▸ ASSIGNED TASK:
When a line in the data below includes "logements", count it; then give only the total.

▸ INFORMATION:
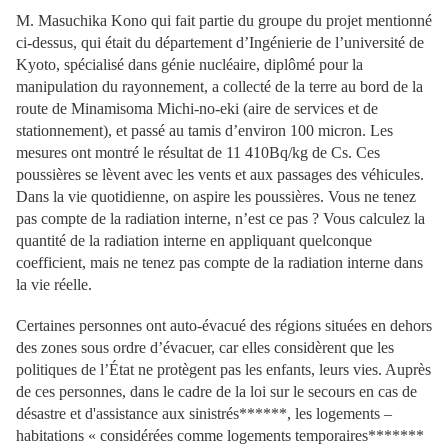
M. Masuchika Kono qui fait partie du groupe du projet mentionné
ci-dessus, qui était du département d’Ingénierie de l’université de
Kyoto, spécialisé dans génie nucléaire, diplômé pour la
manipulation du rayonnement, a collecté de la terre au bord de la
route de Minamisoma Michi-no-eki (aire de services et de
stationnement), et passé au tamis d’environ 100 micron. Les
mesures ont montré le résultat de 11 410Bq/kg de Cs. Ces
poussières se lèvent avec les vents et aux passages des véhicules.
Dans la vie quotidienne, on aspire les poussières. Vous ne tenez
pas compte de la radiation interne, n’est ce pas ? Vous calculez la
quantité de la radiation interne en appliquant quelconque
coefficient, mais ne tenez pas compte de la radiation interne dans
la vie réelle.
Certaines personnes ont auto-évacué des régions situées en dehors
des zones sous ordre d’évacuer, car elles considèrent que les
politiques de l’État ne protègent pas les enfants, leurs vies. Auprès
de ces personnes, dans le cadre de la loi sur le secours en cas de
désastre et d'assistance aux sinistrés******, les logements –
habitations « considérées comme logements temporaires*******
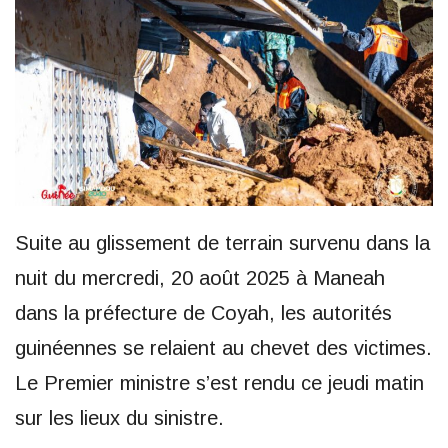
Suite au glissement de terrain survenu dans la
nuit du mercredi, 20 août 2025 à Maneah
dans la préfecture de Coyah, les autorités
guinéennes se relaient au chevet des victimes.
Le Premier ministre s’est rendu ce jeudi matin
sur les lieux du sinistre.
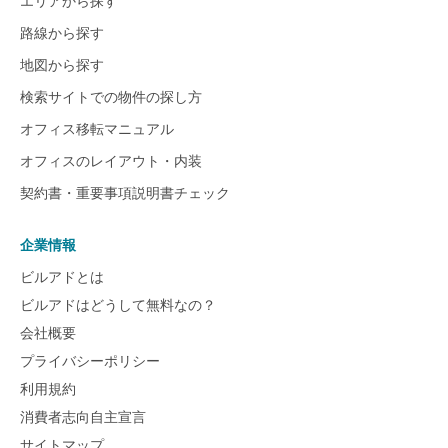
エリアから探す
路線から探す
地図から探す
検索サイトでの物件の探し方
オフィス移転マニュアル
オフィスのレイアウト・内装
契約書・重要事項説明書チェック
企業情報
ビルアドとは
ビルアドはどうして無料なの？
会社概要
プライバシーポリシー
利用規約
消費者志向自主宣言
サイトマップ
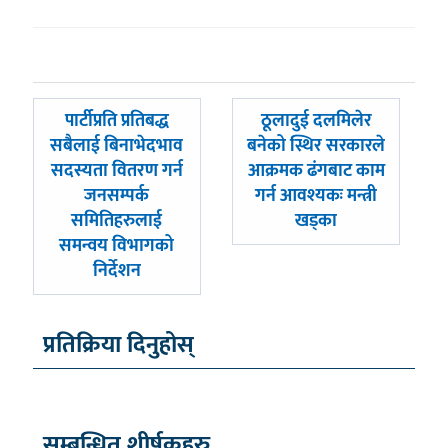
पछिल्लाे
अघिल्लाे
पार्टीप्रति प्रतिबद्ध
ठूलादुई दलमिलेर
-
-
सबैलाई बिनाभेदभाव
बनेको स्थिर सरकारले
सदस्यता वितरण गर्न
आक्रमक ढंगबाट काम
जनसम्पर्क
गर्न आवश्यकः मन्त्री
समितिहरुलाई
खड्का
समन्वय विभागको
निर्देशन
प्रतिक्रिया दिनुहोस्
सम्बन्धित शीर्षकहरु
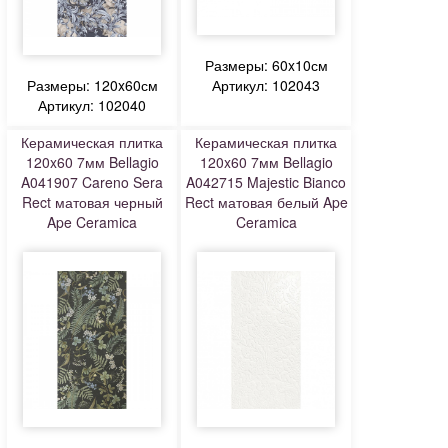
Размеры: 60x10см
Размеры: 120x60см
Артикул: 102043
Артикул: 102040
Керамическая плитка
Керамическая плитка
120x60 7мм Bellagio
120x60 7мм Bellagio
A041907 Careno Sera
A042715 Majestic Bianco
Rect матовая черный
Rect матовая белый Ape
Ape Ceramica
Ceramica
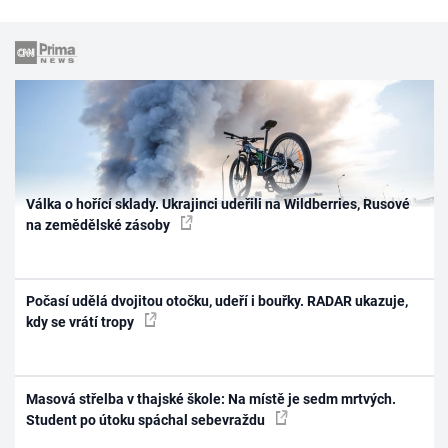
Válka o hořící sklady. Ukrajinci udeřili na Wildberries, Rusové
na zemědělské zásoby
Počasí udělá dvojitou otočku, udeří i bouřky. RADAR ukazuje,
kdy se vrátí tropy
Masová střelba v thajské škole: Na místě je sedm mrtvých.
Student po útoku spáchal sebevraždu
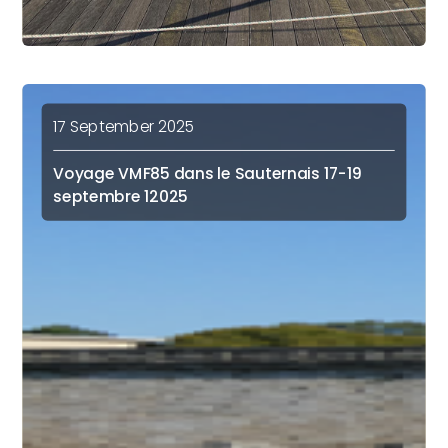
17 September 2025
Voyage VMF85 dans le Sauternais 17-19
septembre 12025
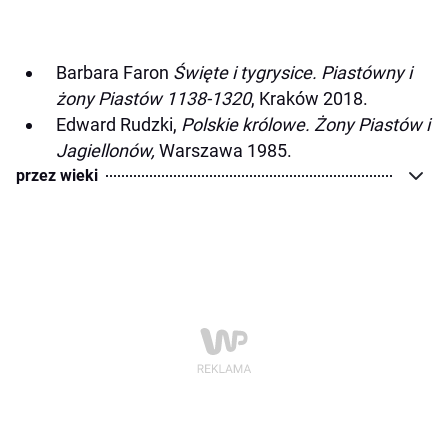
Barbara Faron
Święte i tygrysice. Piastówny i
żony Piastów 1138-1320
, Kraków 2018.
Edward Rudzki,
Polskie królowe. Żony Piastów i
Jagiellonów,
Warszawa 1985.
przez wieki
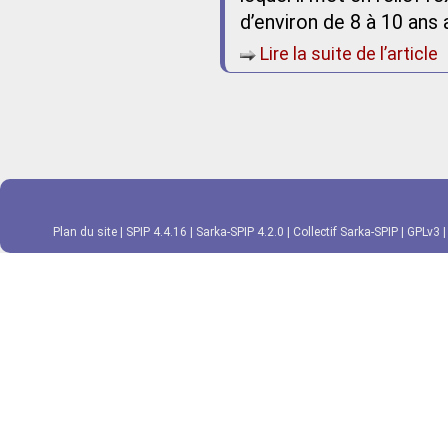
d’environ de 8 à 10 ans 
Lire la suite de l’article
Plan du site
|
SPIP 4.4.16
|
Sarka-SPIP 4.2.0
|
Collectif Sarka-SPIP
|
GPLv3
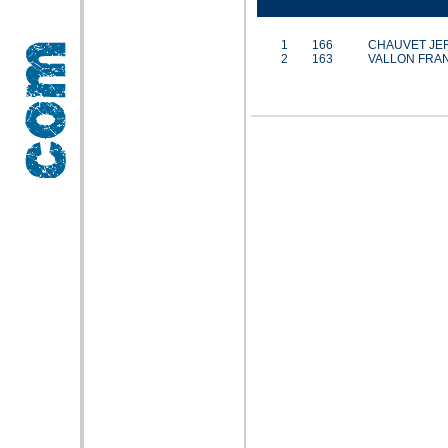
1
166
CHAUVET JE
2
163
VALLON FRA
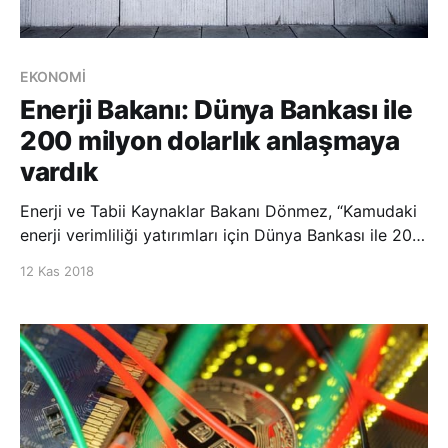
EKONOMİ
Enerji Bakanı: Dünya Bankası ile
200 milyon dolarlık anlaşmaya
vardık
Enerji ve Tabii Kaynaklar Bakanı Dönmez, “Kamudaki
enerji verimliliği yatırımları için Dünya Bankası ile 200
milyon dolarlık bir anlaşmaya vardık.” dedi. Enerji ve
12 Kas 2018
Tabii Kaynaklar Bakanı Fatih Dönmez, Enerji
Verimliliği Derneği 5. Olağanüstü Genel Kurul
Toplantısı’na katıldı. Dönme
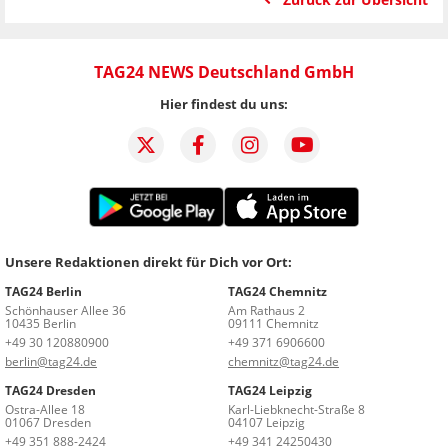
TAG24 NEWS Deutschland GmbH
Hier findest du uns:
Unsere Redaktionen direkt für Dich vor Ort:
TAG24 Berlin
TAG24 Chemnitz
Schönhauser Allee 36
Am Rathaus 2
10435 Berlin
09111 Chemnitz
+49 30 120880900
+49 371 6906600
berlin@tag24.de
chemnitz@tag24.de
TAG24 Dresden
TAG24 Leipzig
Ostra-Allee 18
Karl-Liebknecht-Straße 8
01067 Dresden
04107 Leipzig
+49 351 888-2424
+49 341 24250430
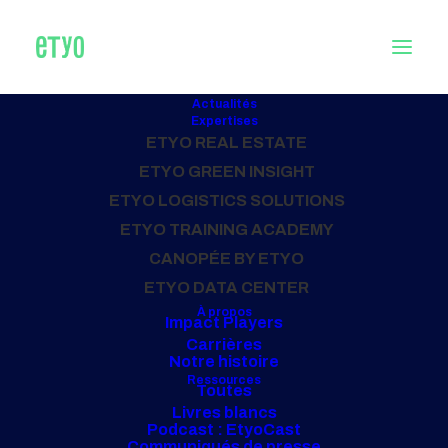
Actualités
Expertises
ETYO REAL ESTATE
ETYO GREEN INSIGHT
Vente
ETYO LOGISTICS SOLUTIONS
ETYO TRAINING ACADEMY
CANOPÉE BY ETYO
ETYO DATA CENTER
À propos
Impact Players
Carrières
Notre histoire
Ressources
Toutes
Livres blancs
Podcast : EtyoCast
Communiqués de presse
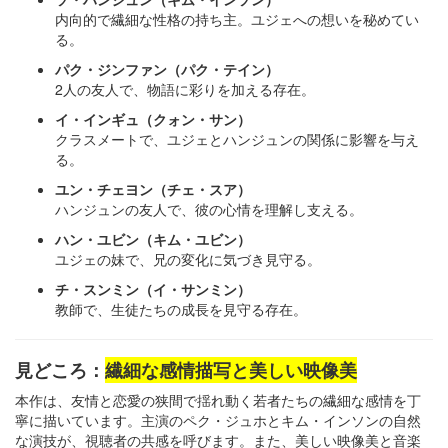
内向的で繊細な性格の持ち主。ユジェへの想いを秘めてい
る。
パク・ジンファン（パク・テイン）
2人の友人で、物語に彩りを加える存在。
イ・インギュ（クォン・サン）
クラスメートで、ユジェとハンジュンの関係に影響を与え
る。
ユン・チェヨン（チェ・スア）
ハンジュンの友人で、彼の心情を理解し支える。
ハン・ユビン（キム・ユビン）
ユジェの妹で、兄の変化に気づき見守る。
チ・スンミン（イ・サンミン）
教師で、生徒たちの成長を見守る存在。
見どころ：
繊細な感情描写と美しい映像美
本作は、友情と恋愛の狭間で揺れ動く若者たちの繊細な感情を丁
寧に描いています。主演のペク・ジュホとキム・インソンの自然
な演技が、視聴者の共感を呼びます。また、美しい映像美と音楽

▸ FINAL ANSWER:
2